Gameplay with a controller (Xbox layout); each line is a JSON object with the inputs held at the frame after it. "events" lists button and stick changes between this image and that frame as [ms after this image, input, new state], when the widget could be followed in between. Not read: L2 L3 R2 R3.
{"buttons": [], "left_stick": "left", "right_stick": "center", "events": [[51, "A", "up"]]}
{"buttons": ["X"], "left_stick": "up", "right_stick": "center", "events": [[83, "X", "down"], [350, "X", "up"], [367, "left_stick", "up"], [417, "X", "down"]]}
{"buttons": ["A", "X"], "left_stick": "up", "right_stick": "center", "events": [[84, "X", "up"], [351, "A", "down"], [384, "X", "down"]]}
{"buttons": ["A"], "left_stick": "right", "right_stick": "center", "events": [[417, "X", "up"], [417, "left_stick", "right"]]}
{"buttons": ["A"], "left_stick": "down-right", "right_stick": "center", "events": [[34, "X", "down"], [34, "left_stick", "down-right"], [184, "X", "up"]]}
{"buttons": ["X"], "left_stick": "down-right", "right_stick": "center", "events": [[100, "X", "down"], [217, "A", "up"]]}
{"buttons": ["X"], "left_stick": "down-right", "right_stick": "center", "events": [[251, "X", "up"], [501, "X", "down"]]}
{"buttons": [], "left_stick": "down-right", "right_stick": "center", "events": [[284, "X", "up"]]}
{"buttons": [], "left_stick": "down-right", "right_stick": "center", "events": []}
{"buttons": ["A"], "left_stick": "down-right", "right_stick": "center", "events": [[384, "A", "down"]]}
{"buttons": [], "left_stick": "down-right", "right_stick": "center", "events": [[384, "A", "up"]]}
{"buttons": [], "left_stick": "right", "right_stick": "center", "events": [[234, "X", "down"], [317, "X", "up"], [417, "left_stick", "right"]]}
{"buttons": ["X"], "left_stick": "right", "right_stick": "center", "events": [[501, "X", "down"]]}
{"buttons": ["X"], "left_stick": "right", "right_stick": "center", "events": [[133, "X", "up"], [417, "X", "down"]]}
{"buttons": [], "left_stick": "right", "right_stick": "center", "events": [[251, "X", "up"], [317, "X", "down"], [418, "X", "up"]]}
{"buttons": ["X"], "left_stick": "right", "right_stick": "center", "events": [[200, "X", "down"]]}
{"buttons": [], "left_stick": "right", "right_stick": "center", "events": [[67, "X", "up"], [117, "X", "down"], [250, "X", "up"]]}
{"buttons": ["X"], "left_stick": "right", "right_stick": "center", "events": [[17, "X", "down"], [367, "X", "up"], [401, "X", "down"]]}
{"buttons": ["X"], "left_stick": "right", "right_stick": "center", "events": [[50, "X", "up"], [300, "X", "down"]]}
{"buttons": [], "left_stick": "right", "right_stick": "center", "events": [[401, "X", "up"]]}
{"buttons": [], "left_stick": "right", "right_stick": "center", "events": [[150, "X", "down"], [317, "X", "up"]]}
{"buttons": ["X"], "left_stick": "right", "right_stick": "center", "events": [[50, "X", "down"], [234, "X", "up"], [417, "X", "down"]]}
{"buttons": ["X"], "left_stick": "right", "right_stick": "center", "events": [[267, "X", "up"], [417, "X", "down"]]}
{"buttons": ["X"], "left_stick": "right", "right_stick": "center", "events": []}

**********

The listing above should be repeated in its entirety, unchanged.

> **Solution to the exercise**
Gameplay with a controller (Xbox layout); each line is a JSON object with the inputs held at the frame after it. "events" lists button and stick changes between this image and that frame as [ms after this image, input, new state], when the widget could be followed in between. Not read: L2 L3 R2 R3.
{"buttons": [], "left_stick": "left", "right_stick": "center", "events": [[51, "A", "up"]]}
{"buttons": ["X"], "left_stick": "up", "right_stick": "center", "events": [[83, "X", "down"], [350, "X", "up"], [367, "left_stick", "up"], [417, "X", "down"]]}
{"buttons": ["A", "X"], "left_stick": "up", "right_stick": "center", "events": [[84, "X", "up"], [351, "A", "down"], [384, "X", "down"]]}
{"buttons": ["A"], "left_stick": "right", "right_stick": "center", "events": [[417, "X", "up"], [417, "left_stick", "right"]]}
{"buttons": ["A"], "left_stick": "down-right", "right_stick": "center", "events": [[34, "X", "down"], [34, "left_stick", "down-right"], [184, "X", "up"]]}
{"buttons": ["X"], "left_stick": "down-right", "right_stick": "center", "events": [[100, "X", "down"], [217, "A", "up"]]}
{"buttons": ["X"], "left_stick": "down-right", "right_stick": "center", "events": [[251, "X", "up"], [501, "X", "down"]]}
{"buttons": [], "left_stick": "down-right", "right_stick": "center", "events": [[284, "X", "up"]]}
{"buttons": [], "left_stick": "down-right", "right_stick": "center", "events": []}
{"buttons": ["A"], "left_stick": "down-right", "right_stick": "center", "events": [[384, "A", "down"]]}
{"buttons": [], "left_stick": "down-right", "right_stick": "center", "events": [[384, "A", "up"]]}
{"buttons": [], "left_stick": "right", "right_stick": "center", "events": [[234, "X", "down"], [317, "X", "up"], [417, "left_stick", "right"]]}
{"buttons": ["X"], "left_stick": "right", "right_stick": "center", "events": [[501, "X", "down"]]}
{"buttons": ["X"], "left_stick": "right", "right_stick": "center", "events": [[133, "X", "up"], [417, "X", "down"]]}
{"buttons": [], "left_stick": "right", "right_stick": "center", "events": [[251, "X", "up"], [317, "X", "down"], [418, "X", "up"]]}
{"buttons": ["X"], "left_stick": "right", "right_stick": "center", "events": [[200, "X", "down"]]}
{"buttons": [], "left_stick": "right", "right_stick": "center", "events": [[67, "X", "up"], [117, "X", "down"], [250, "X", "up"]]}
{"buttons": ["X"], "left_stick": "right", "right_stick": "center", "events": [[17, "X", "down"], [367, "X", "up"], [401, "X", "down"]]}
{"buttons": ["X"], "left_stick": "right", "right_stick": "center", "events": [[50, "X", "up"], [300, "X", "down"]]}
{"buttons": [], "left_stick": "right", "right_stick": "center", "events": [[401, "X", "up"]]}
{"buttons": [], "left_stick": "right", "right_stick": "center", "events": [[150, "X", "down"], [317, "X", "up"]]}
{"buttons": ["X"], "left_stick": "right", "right_stick": "center", "events": [[50, "X", "down"], [234, "X", "up"], [417, "X", "down"]]}
{"buttons": ["X"], "left_stick": "right", "right_stick": "center", "events": [[267, "X", "up"], [417, "X", "down"]]}
{"buttons": ["X"], "left_stick": "right", "right_stick": "center", "events": []}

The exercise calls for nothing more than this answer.